In a meta-analysis involving nearly 180000 patients, a metaregression examination to delineate the effects of different variables were performed and it was shown quite evidently that ACEis reduced the incidence of MI by 12% on its own, when the BP reduction variable was isolated.17
The overall benefits conferred by ACEis in patients with hypertension, diabetes & nephropathy, CV risk factors, heart failure and post MI, in addition to its BP lowering effect, has increasingly led to its appearances in guidelines for use as part of first line treatment for these indications.19-23 Angiotensin 2 receptor blockers (ARBs), appearing in the scene years later, benefitted from the widespread belief that the CV benefits observed with ACEis will also be duplicated with its use as they both block the RAAS after all.

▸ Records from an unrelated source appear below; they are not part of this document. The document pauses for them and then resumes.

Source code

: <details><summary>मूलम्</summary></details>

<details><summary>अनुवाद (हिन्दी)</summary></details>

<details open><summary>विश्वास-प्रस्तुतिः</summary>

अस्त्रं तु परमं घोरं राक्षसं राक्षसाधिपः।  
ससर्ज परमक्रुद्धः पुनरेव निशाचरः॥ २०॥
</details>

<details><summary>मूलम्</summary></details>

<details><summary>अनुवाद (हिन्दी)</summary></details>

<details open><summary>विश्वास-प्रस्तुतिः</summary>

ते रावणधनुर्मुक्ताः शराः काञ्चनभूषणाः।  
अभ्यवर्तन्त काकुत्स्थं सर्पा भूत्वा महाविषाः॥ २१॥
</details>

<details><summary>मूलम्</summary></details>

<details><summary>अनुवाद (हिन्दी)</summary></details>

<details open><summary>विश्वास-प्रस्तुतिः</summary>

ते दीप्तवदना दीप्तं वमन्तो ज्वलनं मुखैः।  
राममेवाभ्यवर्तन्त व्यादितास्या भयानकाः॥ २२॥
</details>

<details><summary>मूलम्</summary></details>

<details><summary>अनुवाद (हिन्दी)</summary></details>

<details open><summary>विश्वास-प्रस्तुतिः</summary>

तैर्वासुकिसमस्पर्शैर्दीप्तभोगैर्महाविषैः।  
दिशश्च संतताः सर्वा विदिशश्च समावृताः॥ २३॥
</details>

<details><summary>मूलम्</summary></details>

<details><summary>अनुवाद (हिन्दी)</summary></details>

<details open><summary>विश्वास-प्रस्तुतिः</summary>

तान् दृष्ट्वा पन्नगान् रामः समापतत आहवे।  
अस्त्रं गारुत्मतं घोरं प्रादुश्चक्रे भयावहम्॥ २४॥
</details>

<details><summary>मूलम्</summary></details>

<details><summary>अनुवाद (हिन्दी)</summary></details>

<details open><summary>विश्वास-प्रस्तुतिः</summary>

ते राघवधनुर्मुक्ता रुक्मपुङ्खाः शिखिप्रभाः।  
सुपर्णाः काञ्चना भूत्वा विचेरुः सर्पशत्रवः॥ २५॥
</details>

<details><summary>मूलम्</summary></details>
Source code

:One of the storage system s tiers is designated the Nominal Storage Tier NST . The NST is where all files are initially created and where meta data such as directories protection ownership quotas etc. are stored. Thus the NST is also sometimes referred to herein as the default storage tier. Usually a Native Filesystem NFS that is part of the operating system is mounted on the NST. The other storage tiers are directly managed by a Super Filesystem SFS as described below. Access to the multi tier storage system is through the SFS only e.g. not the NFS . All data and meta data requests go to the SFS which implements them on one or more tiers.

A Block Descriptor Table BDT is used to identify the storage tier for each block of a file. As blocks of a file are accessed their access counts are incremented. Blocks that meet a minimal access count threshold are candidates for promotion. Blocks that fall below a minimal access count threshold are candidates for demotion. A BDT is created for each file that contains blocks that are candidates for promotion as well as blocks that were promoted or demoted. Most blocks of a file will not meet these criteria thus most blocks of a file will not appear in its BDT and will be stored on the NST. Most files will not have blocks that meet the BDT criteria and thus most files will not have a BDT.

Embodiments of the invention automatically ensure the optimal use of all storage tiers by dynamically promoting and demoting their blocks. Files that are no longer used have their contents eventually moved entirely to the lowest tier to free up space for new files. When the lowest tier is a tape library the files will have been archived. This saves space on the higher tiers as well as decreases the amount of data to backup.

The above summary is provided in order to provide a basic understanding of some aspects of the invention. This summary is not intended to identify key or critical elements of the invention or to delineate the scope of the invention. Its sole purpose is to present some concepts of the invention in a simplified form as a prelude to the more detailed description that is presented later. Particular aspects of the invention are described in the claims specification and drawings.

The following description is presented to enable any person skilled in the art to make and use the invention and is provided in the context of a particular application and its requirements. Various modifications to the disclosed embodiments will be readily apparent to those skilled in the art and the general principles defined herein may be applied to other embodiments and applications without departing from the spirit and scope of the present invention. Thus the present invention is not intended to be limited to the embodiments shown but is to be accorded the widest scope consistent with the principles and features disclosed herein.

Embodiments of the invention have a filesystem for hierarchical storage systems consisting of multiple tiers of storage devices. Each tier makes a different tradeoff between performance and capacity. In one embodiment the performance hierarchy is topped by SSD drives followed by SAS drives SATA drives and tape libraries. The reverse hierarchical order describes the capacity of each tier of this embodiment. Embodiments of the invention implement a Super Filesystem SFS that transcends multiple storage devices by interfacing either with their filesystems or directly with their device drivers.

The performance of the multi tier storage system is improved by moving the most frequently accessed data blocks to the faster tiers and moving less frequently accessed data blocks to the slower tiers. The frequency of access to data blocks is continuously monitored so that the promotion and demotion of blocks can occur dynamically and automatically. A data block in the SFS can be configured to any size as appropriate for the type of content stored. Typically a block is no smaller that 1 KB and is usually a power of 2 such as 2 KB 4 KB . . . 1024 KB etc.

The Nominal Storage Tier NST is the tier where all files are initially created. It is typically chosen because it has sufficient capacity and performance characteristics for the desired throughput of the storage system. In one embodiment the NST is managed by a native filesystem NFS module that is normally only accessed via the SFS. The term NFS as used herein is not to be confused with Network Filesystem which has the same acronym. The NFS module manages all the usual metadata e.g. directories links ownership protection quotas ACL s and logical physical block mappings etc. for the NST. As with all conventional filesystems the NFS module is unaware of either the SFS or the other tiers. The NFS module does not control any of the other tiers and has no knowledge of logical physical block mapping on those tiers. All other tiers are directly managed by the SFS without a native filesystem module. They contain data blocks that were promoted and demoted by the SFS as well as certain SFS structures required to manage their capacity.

But after over two decades of ARB use, coupled with extensive data emerging from clinical trials, can we confidently claim ACEis and ARBs have the same beneficial downstream effect? This will be analyzed in extensive detail in a subsequent installment of this editorial.
This matched cohort meta regression analysis was done based on extracted summary statistics regarding CHD and stroke from 28 outcome trials that compared either ACEIs or CCBs with diuretics, -blockers, or placebo for a total of 179122 patients, 9509 incident cases of CHD, and 5971 cases of stroke. CHD included myocardial infarction and coronary death.